HILLARY CLINTON RELINQUISHES E-MAIL SERVER
The presidential hopeful finally agrees to surrender her e-mail device to the feds.
Decision advances the investigation of where classified information was sent.
washington» Hillary Clinton on Tuesday relented to months of demands that she relinquish the personal e-mail server she used while secretary of state, directing the device be given to the Justice Department.
The decision advances the investigation into the Democratic presidential front-runner’s use of a private e-mail account as the nation’s top diplomat, and whether classified information was improperly sent via — and stored on — the home-brew e-mail server she ran from her house in suburban New York City.
Clinton campaign spokesman Nick Merrill said she has “pledged to cooperate with the government’s security inquiry, and if there are more questions, we will continue to address them.”
It’s not clear whether the device will yield any information — Clinton’s attorney said in March that no e-mails from the main personal address she used while secretary of state still “reside on the server or on back-up systems associated with the server.”
Clinton had to this point refused demands from Republican critics to turn over the server to a third party, with attorney David Kendall telling the House committee investigating the 2012 attacks in Benghazi, Libya, that “there is no basis to support the proposed third-party review of the server.”
Republicans jumped on Tuesday’s decision to change course, as well as the additional disclosure that two e-mails that traversed Clinton’s personal system were subsequently given one of the government’s highest classification ratings.

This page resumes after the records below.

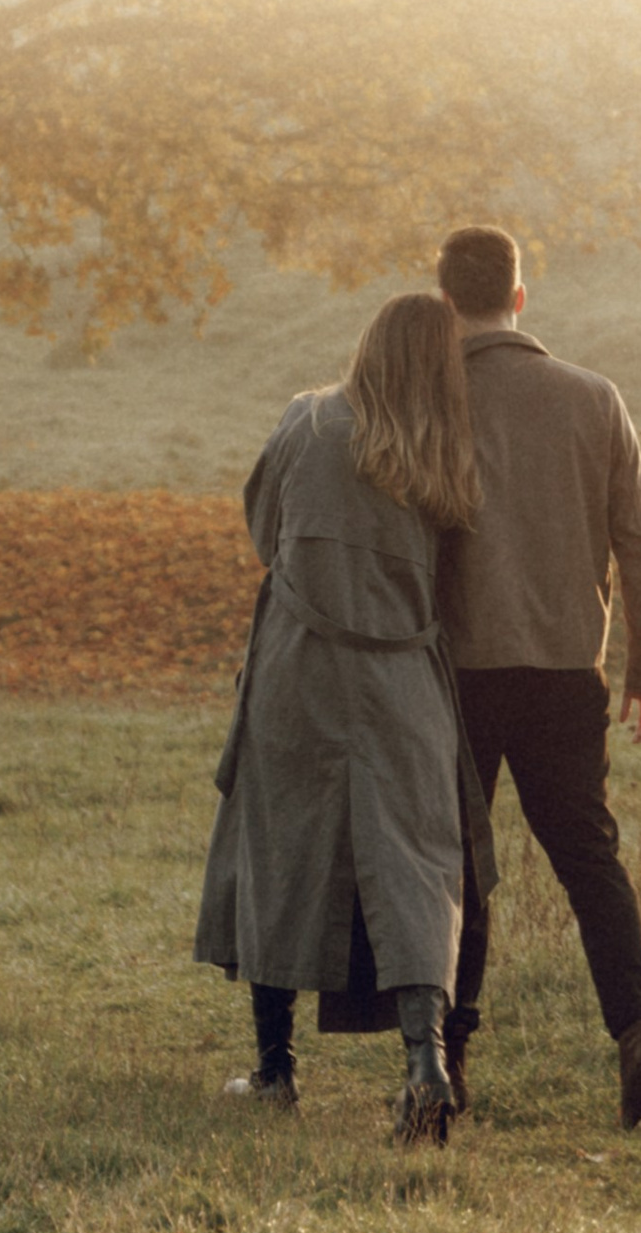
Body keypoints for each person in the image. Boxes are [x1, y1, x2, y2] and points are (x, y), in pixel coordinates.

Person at [194, 290, 497, 1143]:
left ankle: (275, 1070)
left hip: (303, 671)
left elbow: (264, 529)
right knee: (417, 865)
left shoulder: (309, 420)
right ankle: (425, 1065)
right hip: (405, 679)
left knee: (283, 849)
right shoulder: (447, 454)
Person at [434, 220, 641, 1129]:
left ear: (445, 303)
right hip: (566, 673)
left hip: (456, 674)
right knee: (589, 861)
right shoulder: (594, 398)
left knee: (458, 866)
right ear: (520, 297)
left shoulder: (427, 397)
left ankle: (446, 1062)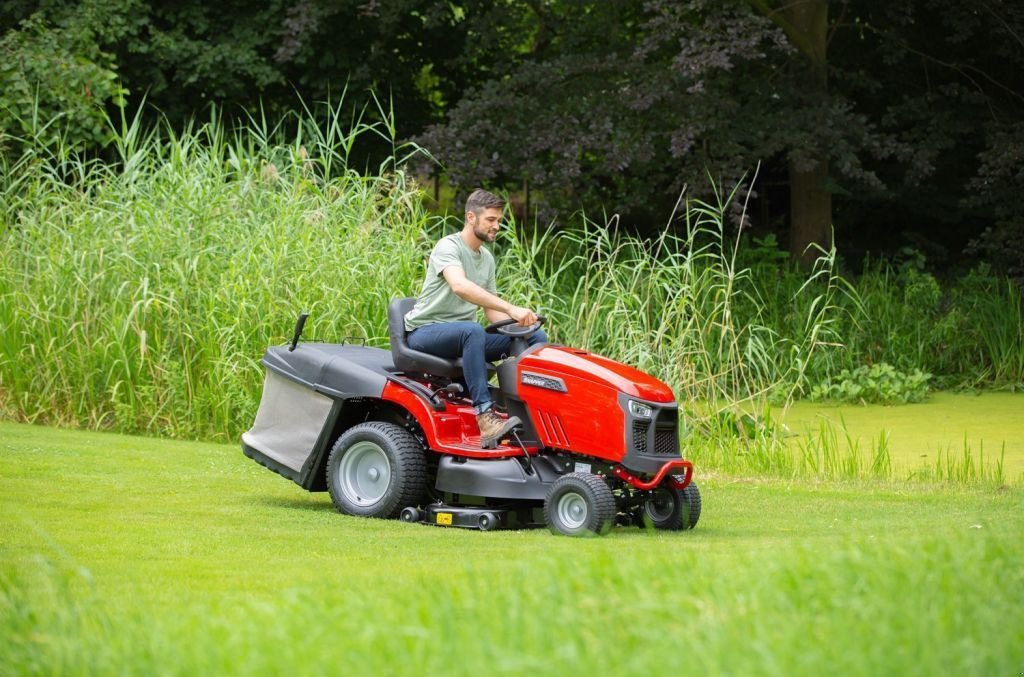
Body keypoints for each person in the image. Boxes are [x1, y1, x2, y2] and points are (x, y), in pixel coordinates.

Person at [404, 189, 547, 447]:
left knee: (535, 335)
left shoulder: (487, 259)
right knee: (472, 330)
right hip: (425, 333)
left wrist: (521, 324)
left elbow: (491, 313)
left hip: (462, 335)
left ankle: (529, 410)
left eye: (498, 220)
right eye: (491, 220)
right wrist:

“All this means is that Hillary Clinton, in the face of FBI scrutiny, has decided she has run out of options,” Republican National Committee Chairman Reince Priebus. “She knows she did something wrong and has run out of ways to cover it up.”
Federal investigators have begun looking into the security of Clintons’ e-mail setup amid concerns from the inspector general for the intelligence community that classified information may have passed through the system.
There is no evidence she used encryption to shield the e-mails or her personal server from foreign intelligence services or other potentially prying eyes. Kendall has said previously that Clinton is “actively cooperating” with the FBI inquiry.
In March, Clinton said she exchanged about 60,000 e-mails in her four years in the Obama administration, about half of which were personal and were discarded. She turned over the other half to the State Department in December.
“As she has said, it is her hope that State and the other agencies involved in the review process will sort out as quickly as possible which e-mails are appropriate to release to the public, and that the release will be as timely and transparent as possible,” Merrill said Tuesday.
Also Tuesday, Kendall gave to the Justice Department three thumb drives containing copies of work-related e-mails sent to and from her personal e-mail addresses via her private server.
Kendall gave the thumb drives, containing copies of roughly 30,000 e-mails, to the FBI after the agency determined he could not remain in possession of the classified information contained in some of the emails, according to a U.S. official not authorized to speak publicly.
Word that Clinton had relented on giving up possession of the server came as Republican Sen. Chuck Grassley of Iowa said two e-mails that traversed Clinton’s personal system were deemed “Top Secret, Sensitive Compartmented Information” — a rating that is among the government’s highest classifications. Grassley said the inspector general of the nation’s intelligence community had reported the new details to Congress on Tuesday.